- Born: 1 September 1892 St. Petersburg, Russian Empire
- Died: before 19 February 1934 Shanghai, Republic of China

Medal record
Representing Russian Empire
Men's Greco-Roman wrestling
World Championships
| Gold medal – first place | 1913 Breslau | 75 kg |

= Georg Baumann =

Estonian Greco-Roman wrestler

Georg Baumann (1 September 1892 – before 19 February 1934) was an Estonian wrestler who competed for the Russian Empire, and was world champion in Greco-Roman wrestling.

==Biography==
He competed in the Greco-Roman lightweight competition along with two other Estonians, August Kippasto and Oskar Kaplur, at the 1912 Summer Olympics in Stockholm, where he was eliminated after losing against later winner Emil Väre and Johan Alfred Salonen.

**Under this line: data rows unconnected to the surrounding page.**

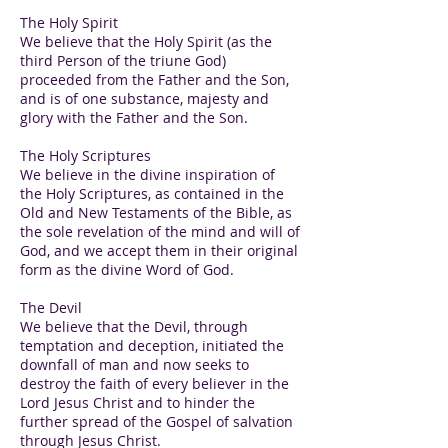
The Holy Spirit
We believe that the Holy Spirit (as the
third Person of the triune God)
proceeded from the Father and the Son,
and is of one substance, majesty and
glory with the Father and the Son.
The Holy Scriptures
We believe in the divine inspiration of
the Holy Scriptures, as contained in the
Old and New Testaments of the Bible, as
the sole revelation of the mind and will of
God, and we accept them in their original
form as the divine Word of God.
The Devil
We believe that the Devil, through
temptation and deception, initiated the
downfall of man and now seeks to
destroy the faith of every believer in the
Lord Jesus Christ and to hinder the
further spread of the Gospel of salvation
through Jesus Christ.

He was the lightweight class World champion at the 1913 Wrestling World Championships in Breslau. In the same year, he won a gold in the Russian Olympiad and was awarded the title of Best Amateur Wrestler of the Baltic States. Although some sources claim that he was killed during World War I there are reports of him moving to China in 1922 where he worked as wrestler and circus artist. His death was reported in the Russian language Chinese newspaper Shanghaiskaya Zarya on 19 February 1934.